In the cylinder portion for which temperature control is possible, the rear section is a material supply zone. In general, to feed pellets toward the front section, the screw groove must be deep. Predried pellets have a high hardness because crystallization has progressed. If the temperature of the rear section is too low, non-molten, hard pellets may promote the wear of the screw or the cylinder. If the temperature of the rear section is too high, the pellets will melt and cling to the screw and so on, so that they cannot be fed sufficiently, worsening the biting properties of the pellets. It is, therefore, preferable to set a high temperature to the extent that the biting properties of the pellets do not worsen. A temperature of between 280℃ and 310℃ is appropriate.

The intermediate section is a compression zone for promoting the melting of the material and increasing the melt density. The screw groove is shallower than that of the rear section. In the intermediate section, the resin generates heat due to the shearing action of the screw. Thus, set this section to a temperature equivalent to or about 10℃ lower than that of the front section.

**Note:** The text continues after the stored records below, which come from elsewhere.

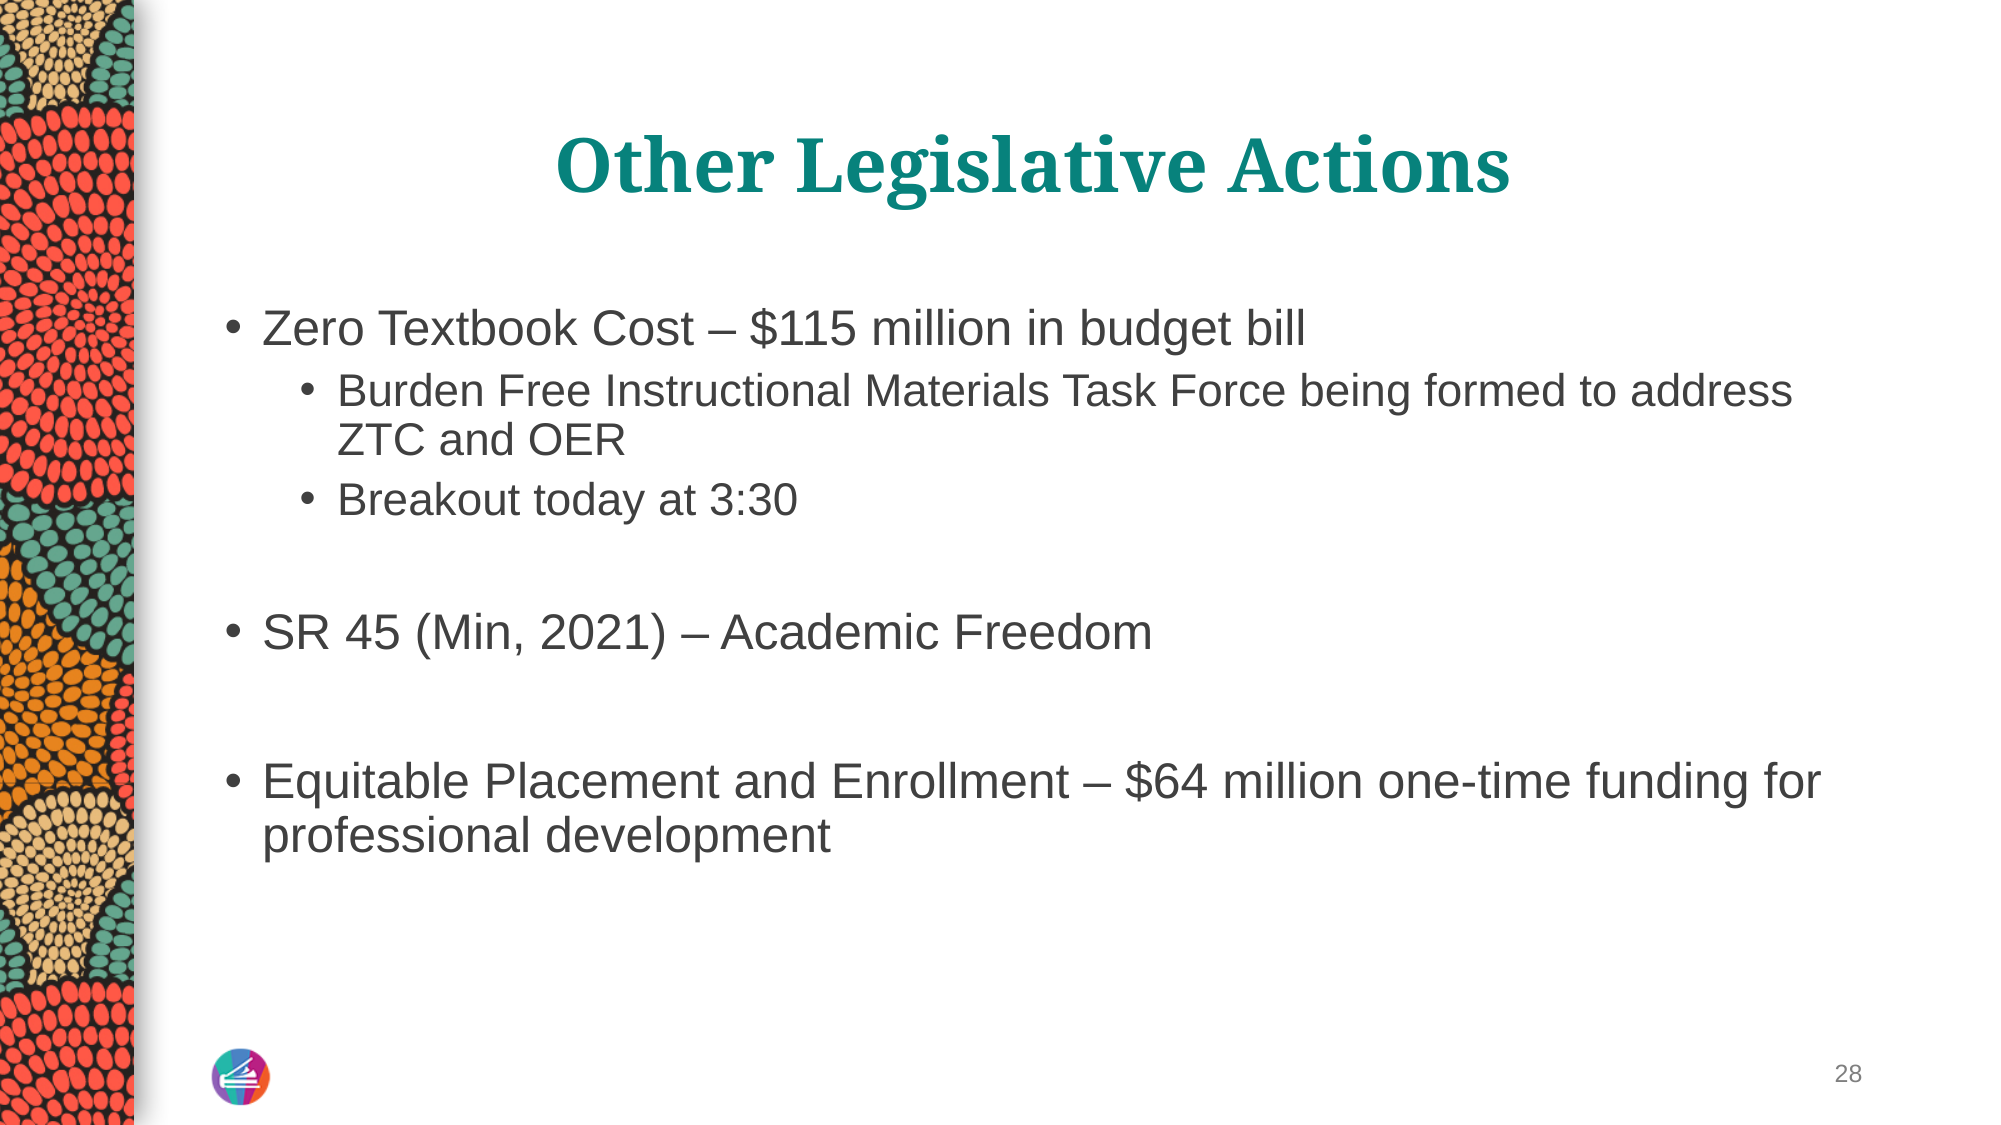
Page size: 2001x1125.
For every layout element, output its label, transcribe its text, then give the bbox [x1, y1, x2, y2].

list Zero Textbook Cost – $115 million in budget bill Burden Free Instructional Materials Task Force being formed to address ZTC and OER Breakout today at 3:30 SR 45 (Min, 2021) – Academic Freedom Equitable Placement and Enrollment – $64 million one-time funding for professional development [209, 294, 1860, 1020]
title Other Legislative Actions [209, 59, 1858, 278]
picture [209, 1046, 272, 1108]
picture [0, 0, 134, 1125]
slide_number 28 [1712, 1042, 1863, 1103]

The front section is a measurement zone for purposes such as kneading, ensuring the uniformity of the melt density, and maintaining the temperature of the resin. Adjust the temperature within a range of 310℃ to 330℃, by checking the quality of the molded product, including the appearance. If the temperature of this portion is too low, problems will occur, such as there being insufficient fluidity and decreases in the gloss of the molded product (mold transferability). If, on the other hand, the temperature of this portion is too high, problems attributable to increases in the amount of gas are more likely to occur (such as burns, silver streaks, deposits adhering to the mold, and a worsened molding environment). If there is no alternative other than to increase the temperature of this portion to 340℃ or greater due to there being insufficient fluidity, appropriate measures must be implemented, such as modifying the mold (by, for example, increasing the wall thickness, increasing the size of the gate or the runner, and improving the gas venting) or changing the resin to a high flow grade.

The nozzle temperature has a major influence on the dimensional accuracy of the molded product, so it must be set carefully. More specifically, the temperature to be set differs depending on whether nozzle touch molding or automatic iteration molding is to be performed. For nozzle touch molding, heat is conducted to the mold, so the temperature should be equivalent to or about 10℃ higher than that of the front section. If the temperature is too low, this will cause problems such as nozzle clogging and the inclusion of cold slugs in the molded product. If the temperature is too high, the problem of cobwebbing will occur. The same applies to automatic iteration molding, but in this case the amount of heat conducted to the mold is small, so set a temperature lower than that of the front section temperature. If a closed nozzle is not used or if the nozzle is not a suck back type, drooling (resin leakage) from the nozzle is likely to occur. The nozzle temperature should be low but about 10℃ to 15℃ higher than the temperature at which nozzle solidification occurs.